Sur les hauteurs musicales du Nice Jazz Festival
Article paru dans l'édition du 20.07.10
Le contrebassiste Ron Carter, les chanteuses Nikki Yanofsky et Sharon Jones ouvrent la manifestation en beauté
ans préjuger de la suite du Nice Jazz Festival, organisé du 17 au 24 juillet, le moment de grâce et de subtilité musicienne qu'aura été le concert du trio de Ron Carter, dimanche 18 juillet, est déjà l'un des souvenirs marquants de la probable dernière édition de la manifestation sur le site des Arènes et jardins de Cimiez, dans les hauteurs de la ville.

Le maire UMP, Christian Estrosi, souhaite que le festival regagne le centre-ville (Théâtre de verdure et jardin Albert-1er). L'appel à candidature de délégation de service public du festival pour les années 2011 à 2013 a été fait en ce sens (Le Monde du dimanche 18-lundi 19 juillet). Il sera clos le 15 septembre. Pour l'heure c'est bien là-haut que ça se passe.

Veste boutonnée et pantalon noir, chemise blanche, cravate à rayures, ils sont impeccables. A gauche, le pianiste Mulgrew Miller, à droite, le guitariste Russell Malone et, au centre, le contrebassiste Ron Carter, 73 ans. Il a toujours l'air d'être le premier surpris de faire sonner sa contrebasse avec ces rondeurs, des graves pleins et vibrants, des harmoniques douces dans les aigus. Il joue bien droit, regarde ses compagnons dans leurs parties solistes, sourit à un changement d'accord, à la reprise du thème. Pas un bruit au sein du public des Arènes durant l'énoncé de Misty par Malone.

Aux anges

Pour la centième fois, la millième fois peut-être, Ron Carter annonce que l'une de ses chansons préférées est My Funny Valentine - dont Chet Baker a probablement donné la version la plus frémissante.

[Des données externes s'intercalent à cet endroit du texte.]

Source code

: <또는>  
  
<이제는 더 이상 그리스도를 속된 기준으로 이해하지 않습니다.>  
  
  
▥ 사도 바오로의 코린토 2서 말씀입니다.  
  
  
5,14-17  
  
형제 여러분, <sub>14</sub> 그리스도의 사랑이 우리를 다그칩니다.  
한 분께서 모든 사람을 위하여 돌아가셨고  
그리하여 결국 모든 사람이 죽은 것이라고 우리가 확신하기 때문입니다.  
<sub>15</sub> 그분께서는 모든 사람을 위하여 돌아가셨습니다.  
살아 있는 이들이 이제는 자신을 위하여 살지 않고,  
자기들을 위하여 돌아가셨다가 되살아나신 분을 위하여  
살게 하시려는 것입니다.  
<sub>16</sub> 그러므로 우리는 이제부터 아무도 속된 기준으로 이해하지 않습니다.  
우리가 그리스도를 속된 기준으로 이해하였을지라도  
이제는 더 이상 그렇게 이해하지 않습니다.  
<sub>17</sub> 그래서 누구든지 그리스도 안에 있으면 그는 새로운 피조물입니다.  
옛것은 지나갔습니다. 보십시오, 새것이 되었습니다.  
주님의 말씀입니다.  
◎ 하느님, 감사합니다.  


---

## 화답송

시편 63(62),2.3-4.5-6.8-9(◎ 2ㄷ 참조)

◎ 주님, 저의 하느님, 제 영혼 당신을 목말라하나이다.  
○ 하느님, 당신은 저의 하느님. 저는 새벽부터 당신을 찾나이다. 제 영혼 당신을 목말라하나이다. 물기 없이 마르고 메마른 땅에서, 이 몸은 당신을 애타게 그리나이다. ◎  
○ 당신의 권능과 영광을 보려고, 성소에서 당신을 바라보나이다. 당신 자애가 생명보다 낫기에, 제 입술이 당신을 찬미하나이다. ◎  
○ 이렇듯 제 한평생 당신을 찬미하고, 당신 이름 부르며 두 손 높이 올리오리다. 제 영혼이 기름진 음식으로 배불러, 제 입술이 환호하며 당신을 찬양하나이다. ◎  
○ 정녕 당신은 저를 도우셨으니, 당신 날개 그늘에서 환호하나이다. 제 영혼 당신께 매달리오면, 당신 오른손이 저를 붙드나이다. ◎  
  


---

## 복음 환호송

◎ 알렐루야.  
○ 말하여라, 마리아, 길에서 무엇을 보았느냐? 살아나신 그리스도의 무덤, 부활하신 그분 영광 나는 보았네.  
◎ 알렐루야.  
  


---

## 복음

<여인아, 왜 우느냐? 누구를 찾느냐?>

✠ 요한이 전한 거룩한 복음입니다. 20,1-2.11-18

Et pour la centième fois, la millième fois peut-être, elle ne ressemble pas à toutes les fois où il l'a jouée. Miller pose la mélodie. Carter cale trois notes sur le premier temps, une autre sur le contretemps du quatrième. Une mesure à vide. Et reprend.

En cours de route, Miller passe à une autre mélodie à tomber, Someone To Watch Over Me. Les amoureux des Arènes sont aux anges. Ensuite, comme lors du concert d'Ornette Coleman, samedi 17 juillet, le son de la scène du Jardin fait son intrusion. Mais là c'est carrément le char d'assaut sonore avec le faussement énervé et musicalement inepte orchestre de Goran Bregovic.

A la scène Matisse, en ouverture de la soirée de dimanche, il y eut un autre grand moment de musique. Nikki Yanofsky a l'allure brindille des jeunes filles des magazines de mode. Canadienne, chouchoute du Festival international de jazz de Montréal, elle est âgée de 16 ans. Quand elle parle, c'est évident. Quand elle chante, c'est vingt ans de métier que l'on entend. Elle enchaîne sur tempo marqué On The Sunny Side of The Street, God Bless The Child et Take The A Train, d'Ellington, avec paroles qui raconte la ville de New York. Puis déboule un scat. Epoustouflant de précision, musical, avec juste la batterie derrière. Le scat, c'est cet agrégat d'onomatopées façon « oob-doo-pee doo-bweep-wop ».

Du genre tornade

Restait l'épreuve de la ballade. Elle a choisi Over the Rainbow. Piano et voix. Sobre, sans dégoulinades - le thème, immortalisé par Judy Garland dans le film Le Magicien d'Oz, les appelle. Une enfant prodige mettrait mal à l'aise ; Nikki Yanofsky a simplement l'air d'être là pour une vie de musique. Prochain rendez-vous à la mi-septembre avec la parution de son album Nikki (Decca/Universal Music).

Samedi 17 juillet, c'est une autre voix qui aura dominé, avec la poésie en apesanteur d'Ornette Coleman, la soirée. Pour faire court, Sharon Jones a été souvent qualifiée de James Brown version féminine. Ses « oh ! » et ses « ah ! » en ont les sonorités rauques. Sur scène, elle est du genre tornade - en robe bleu canard brillante.

Et puisque James Brown il y a, elle lui rend hommage avec une impériale suite de citations. Son orchestre de gamins fait ce qu'il faut : grosse basse en avant, riffs des cuivres et anches, tricotis de guitares, la batterie qui appuie le premier temps. Et là aussi, le test des ballades dit sa grandeur. Un blues, Mama Don't Want You, Man ou Window Shopping, sur tempo moyen. Pour deux envols d'émotion.